▶ [SUPPLIED INFORMATION]:
------------------------------------------------------------------------
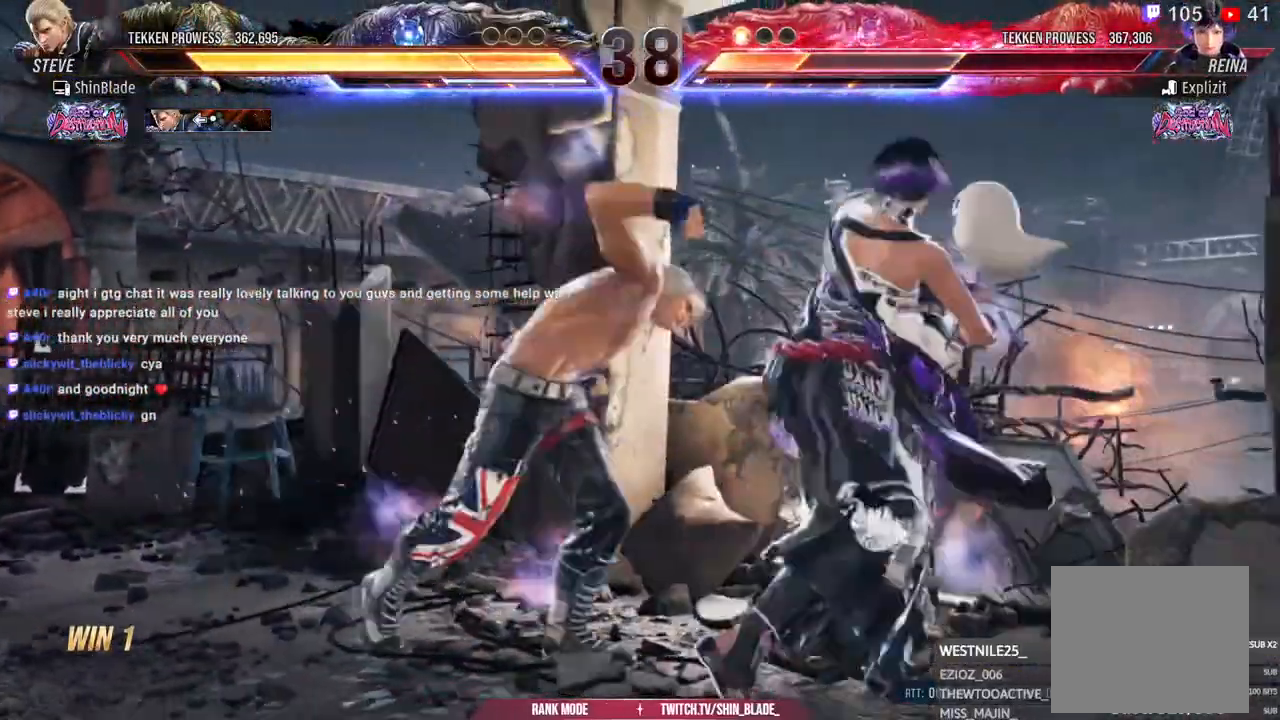
Gameplay with a controller (PlayStation layout); each line is a JSON object with the inputs held at the frame after it. "events" lists button and stick changes between this image and that frame as [ms after this image, input, new state], when the widget could be followed in between.
{"buttons": ["DPAD_RIGHT"], "left_stick": "center", "right_stick": "center"}
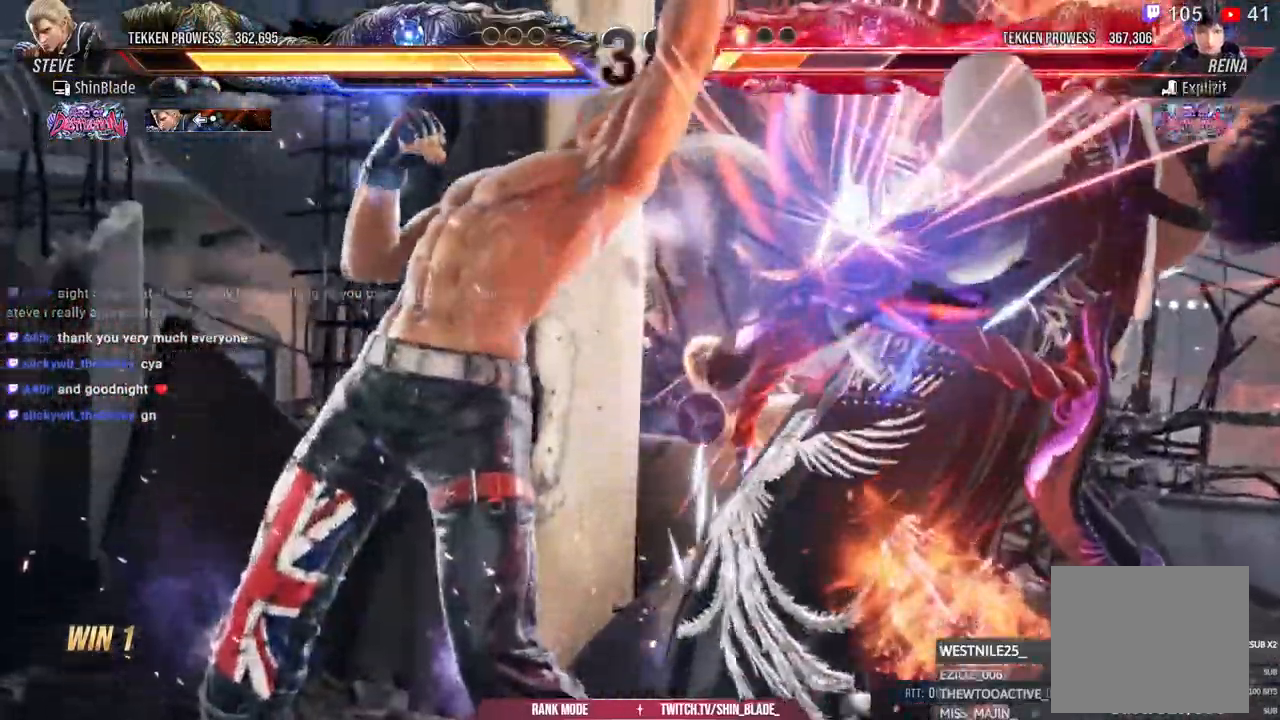
{"buttons": [], "left_stick": "center", "right_stick": "center"}
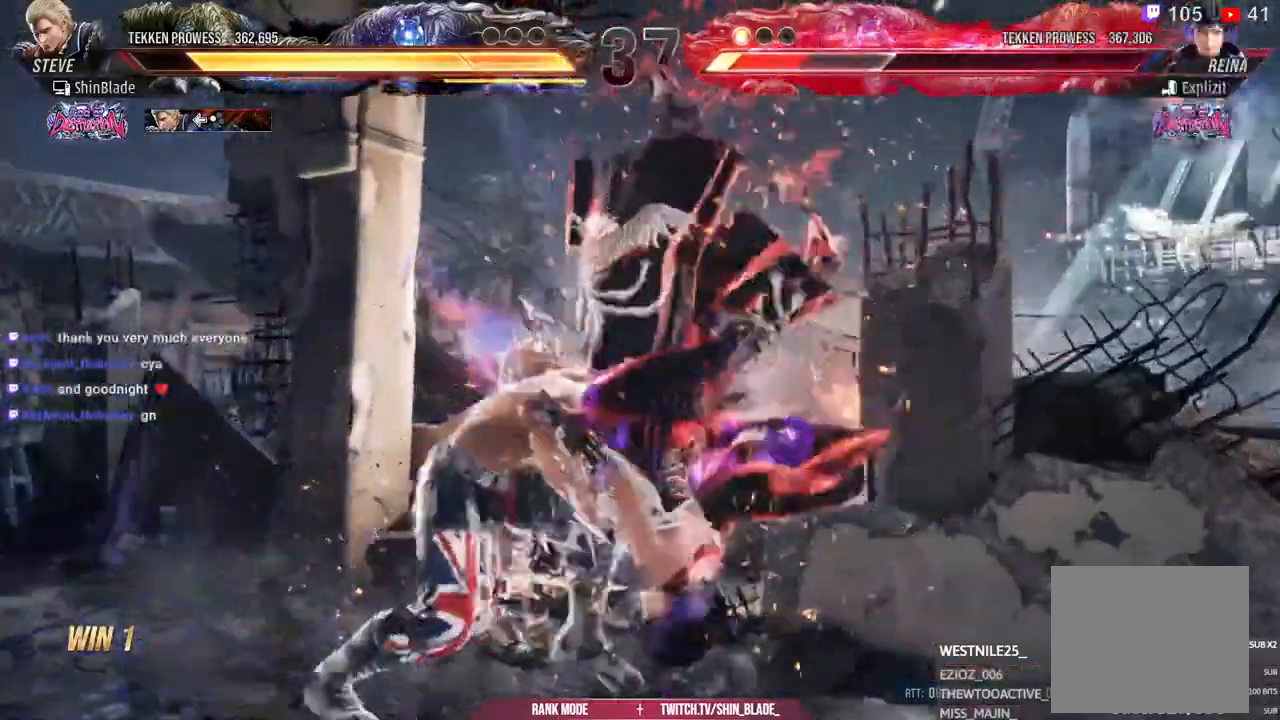
{"buttons": [], "left_stick": "center", "right_stick": "center", "events": [[67, "DPAD_DOWN", "down"], [67, "DPAD_LEFT", "down"], [117, "TRIANGLE", "down"], [200, "TRIANGLE", "up"], [267, "TRIANGLE", "down"], [350, "TRIANGLE", "up"], [400, "TRIANGLE", "down"], [433, "DPAD_LEFT", "up"], [500, "DPAD_DOWN", "up"], [500, "TRIANGLE", "up"]]}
------------------------------------------------------------------------
▶ [TASK REQUIREMENTS]:
The answer should match the data above word for word, with no pictures in it.

▶ [EXERCISE ANSWER]:
Gameplay with a controller (PlayStation layout); each line is a JSON object with the inputs held at the frame after it. "events" lists button and stick changes between this image and that frame as [ms after this image, input, new state], when the widget could be followed in between.
{"buttons": ["DPAD_RIGHT"], "left_stick": "center", "right_stick": "center"}
{"buttons": [], "left_stick": "center", "right_stick": "center"}
{"buttons": [], "left_stick": "center", "right_stick": "center", "events": [[67, "DPAD_DOWN", "down"], [67, "DPAD_LEFT", "down"], [117, "TRIANGLE", "down"], [200, "TRIANGLE", "up"], [267, "TRIANGLE", "down"], [350, "TRIANGLE", "up"], [400, "TRIANGLE", "down"], [433, "DPAD_LEFT", "up"], [500, "DPAD_DOWN", "up"], [500, "TRIANGLE", "up"]]}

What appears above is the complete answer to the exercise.